Academic interest in “authenticity,” commonly defined as the quality of being true, real, or genuine, originated in the 1970s (MacCannell, 1973) and two overarching types of authenticity have since been proposed—objective and subjective (Beverland, 2006; Postrel, 2003). Both have come under various labels, such as existential (Wang, 1999), indexical and iconic (Grayson & Martinec 2004), literal, approximate or moral (Beverland, Lindgreen & Vink, 2008), exclusive (Gundlach & Neville, 2012), and staged (MacCannell, 1973). Objective authenticity is defined by the product’s factual characteristics such as a specific place of production, the physical attributes of the goods, or conformity with a pre-existing “classic” style or process used. Subjective authenticity is dependent on consumer perception of the genuine nature of the product or service and relates to the experience they undergo before, during and after consumption (Leigh, Peters & Shelton, 2006).

Current research on authenticity aims to understand which cues communicate authenticity with greatest effect. Starting with objective cues, researchers ask whether these can be amplified in order to add a layer of subjectively perceived authenticity, such as in a study of the way that the champagne houses in France are turned into theaters of staged authenticity by the activity of the intermediaries who interpret the past and the way the wine is made (Kniazeva & Charters, 2011).
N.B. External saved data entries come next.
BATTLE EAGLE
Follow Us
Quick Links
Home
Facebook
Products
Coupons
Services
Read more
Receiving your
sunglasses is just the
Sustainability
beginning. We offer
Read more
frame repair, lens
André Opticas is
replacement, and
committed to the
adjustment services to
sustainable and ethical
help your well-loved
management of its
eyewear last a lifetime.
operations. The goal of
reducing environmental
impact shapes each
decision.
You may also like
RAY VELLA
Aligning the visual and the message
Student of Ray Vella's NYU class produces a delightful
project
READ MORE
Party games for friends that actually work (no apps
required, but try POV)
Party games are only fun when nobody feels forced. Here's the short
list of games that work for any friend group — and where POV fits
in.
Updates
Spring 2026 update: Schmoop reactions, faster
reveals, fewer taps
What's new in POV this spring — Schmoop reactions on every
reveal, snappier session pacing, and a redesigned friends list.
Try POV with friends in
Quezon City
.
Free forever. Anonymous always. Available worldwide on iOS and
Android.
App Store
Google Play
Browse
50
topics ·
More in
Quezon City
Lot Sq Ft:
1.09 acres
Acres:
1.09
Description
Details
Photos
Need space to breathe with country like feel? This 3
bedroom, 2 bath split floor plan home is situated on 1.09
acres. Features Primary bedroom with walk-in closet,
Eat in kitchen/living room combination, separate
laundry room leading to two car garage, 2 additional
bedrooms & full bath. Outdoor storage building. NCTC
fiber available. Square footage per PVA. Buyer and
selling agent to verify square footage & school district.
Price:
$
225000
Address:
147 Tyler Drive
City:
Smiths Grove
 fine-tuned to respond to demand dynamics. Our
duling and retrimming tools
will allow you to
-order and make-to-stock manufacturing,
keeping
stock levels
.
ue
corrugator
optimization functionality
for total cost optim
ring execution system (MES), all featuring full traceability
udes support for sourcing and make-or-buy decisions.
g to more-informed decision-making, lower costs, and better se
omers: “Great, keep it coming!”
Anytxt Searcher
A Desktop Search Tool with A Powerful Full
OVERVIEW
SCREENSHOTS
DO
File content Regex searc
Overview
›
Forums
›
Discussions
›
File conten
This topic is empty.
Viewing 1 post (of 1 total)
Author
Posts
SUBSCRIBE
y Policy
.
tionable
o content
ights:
Exploring subjective cues, the goal is to understand their influence on consumer minds and how they can be managed and even manipulated (Hede & Thyne, 2010; Llamas & Belk, 2011). A recent work examines food products which are evidently inauthentic in objective terms, yet which attempt to make consumers perceive them as authentic through the narratives offered on packaging (Kniazeva 2012).

Findings reported in the field of authenticity research in marketing suggest the prevailing power of emotional versus rational appeals for communicating authenticity (Rose and Wood, 2005), the importance of engaging consumer imagination (Kniazeva 2011), and the need to downplay the commercial imperative (Beverland, 2006; Atwal and Williams 2012) in order to strengthen perceived authenticity.